━━ Data shown
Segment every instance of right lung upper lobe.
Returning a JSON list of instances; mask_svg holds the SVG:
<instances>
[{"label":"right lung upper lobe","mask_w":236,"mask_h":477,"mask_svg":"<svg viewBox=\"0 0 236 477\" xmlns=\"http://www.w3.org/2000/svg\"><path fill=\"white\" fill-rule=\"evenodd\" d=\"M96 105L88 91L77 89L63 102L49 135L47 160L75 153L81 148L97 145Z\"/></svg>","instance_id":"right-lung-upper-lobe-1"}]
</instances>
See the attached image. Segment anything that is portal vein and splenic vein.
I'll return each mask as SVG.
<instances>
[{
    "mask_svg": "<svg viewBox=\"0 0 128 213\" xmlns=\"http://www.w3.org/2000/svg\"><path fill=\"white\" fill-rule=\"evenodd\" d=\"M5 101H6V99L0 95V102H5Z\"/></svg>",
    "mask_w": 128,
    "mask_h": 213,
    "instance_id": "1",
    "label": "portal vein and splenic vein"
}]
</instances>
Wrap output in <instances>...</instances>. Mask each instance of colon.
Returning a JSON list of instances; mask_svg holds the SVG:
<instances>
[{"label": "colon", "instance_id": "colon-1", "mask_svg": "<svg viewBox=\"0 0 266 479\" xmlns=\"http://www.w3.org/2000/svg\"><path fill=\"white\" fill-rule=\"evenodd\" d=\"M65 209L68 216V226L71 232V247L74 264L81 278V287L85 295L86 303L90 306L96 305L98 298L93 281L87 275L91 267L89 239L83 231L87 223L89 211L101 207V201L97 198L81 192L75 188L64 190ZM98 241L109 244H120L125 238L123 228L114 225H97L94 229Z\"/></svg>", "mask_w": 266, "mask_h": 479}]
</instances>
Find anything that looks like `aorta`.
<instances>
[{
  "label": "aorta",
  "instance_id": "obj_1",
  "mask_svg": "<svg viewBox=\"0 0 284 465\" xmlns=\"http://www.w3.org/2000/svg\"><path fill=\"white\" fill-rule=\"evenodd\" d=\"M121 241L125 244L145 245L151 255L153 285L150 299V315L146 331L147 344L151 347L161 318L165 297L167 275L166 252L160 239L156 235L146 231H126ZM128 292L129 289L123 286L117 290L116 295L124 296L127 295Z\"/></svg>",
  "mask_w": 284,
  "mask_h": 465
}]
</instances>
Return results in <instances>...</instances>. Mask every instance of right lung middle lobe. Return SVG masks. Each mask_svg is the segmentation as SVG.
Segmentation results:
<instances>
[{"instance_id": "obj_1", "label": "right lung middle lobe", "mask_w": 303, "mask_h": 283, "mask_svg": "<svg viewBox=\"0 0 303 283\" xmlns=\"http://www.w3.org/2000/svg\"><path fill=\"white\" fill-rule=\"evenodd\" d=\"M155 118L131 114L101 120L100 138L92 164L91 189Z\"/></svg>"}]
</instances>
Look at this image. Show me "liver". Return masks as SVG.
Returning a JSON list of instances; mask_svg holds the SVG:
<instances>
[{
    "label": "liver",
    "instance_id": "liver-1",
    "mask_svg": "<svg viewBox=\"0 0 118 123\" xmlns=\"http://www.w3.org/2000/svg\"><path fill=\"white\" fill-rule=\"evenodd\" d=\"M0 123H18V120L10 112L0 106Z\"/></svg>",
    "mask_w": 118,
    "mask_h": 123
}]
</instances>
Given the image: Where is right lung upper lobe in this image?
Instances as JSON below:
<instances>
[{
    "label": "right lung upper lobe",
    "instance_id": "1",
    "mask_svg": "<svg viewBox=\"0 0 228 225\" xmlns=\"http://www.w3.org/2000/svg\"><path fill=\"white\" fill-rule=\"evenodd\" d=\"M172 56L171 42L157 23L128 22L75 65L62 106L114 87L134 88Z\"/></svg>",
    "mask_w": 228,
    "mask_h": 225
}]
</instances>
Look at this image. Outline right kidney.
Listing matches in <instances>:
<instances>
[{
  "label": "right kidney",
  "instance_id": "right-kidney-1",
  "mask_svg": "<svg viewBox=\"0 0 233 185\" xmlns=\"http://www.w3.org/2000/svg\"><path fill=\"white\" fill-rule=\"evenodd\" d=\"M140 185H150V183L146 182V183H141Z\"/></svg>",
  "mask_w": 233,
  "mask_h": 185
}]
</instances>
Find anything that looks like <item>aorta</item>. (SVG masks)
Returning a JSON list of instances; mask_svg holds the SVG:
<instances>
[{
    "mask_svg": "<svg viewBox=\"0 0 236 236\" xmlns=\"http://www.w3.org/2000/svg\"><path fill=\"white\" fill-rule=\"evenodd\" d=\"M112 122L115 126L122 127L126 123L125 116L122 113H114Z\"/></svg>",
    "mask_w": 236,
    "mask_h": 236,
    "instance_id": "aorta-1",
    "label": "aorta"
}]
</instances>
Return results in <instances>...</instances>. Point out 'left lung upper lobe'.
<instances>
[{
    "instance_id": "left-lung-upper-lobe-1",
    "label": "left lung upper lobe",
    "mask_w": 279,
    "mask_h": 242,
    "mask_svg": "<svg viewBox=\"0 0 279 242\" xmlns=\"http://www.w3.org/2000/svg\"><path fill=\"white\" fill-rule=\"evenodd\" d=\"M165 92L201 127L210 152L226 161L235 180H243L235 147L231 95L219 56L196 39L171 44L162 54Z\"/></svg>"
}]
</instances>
━━━━
> _Instruction_
How many lines in the listing above contain the word "this"? Give only the number.

> _Exercise result_
3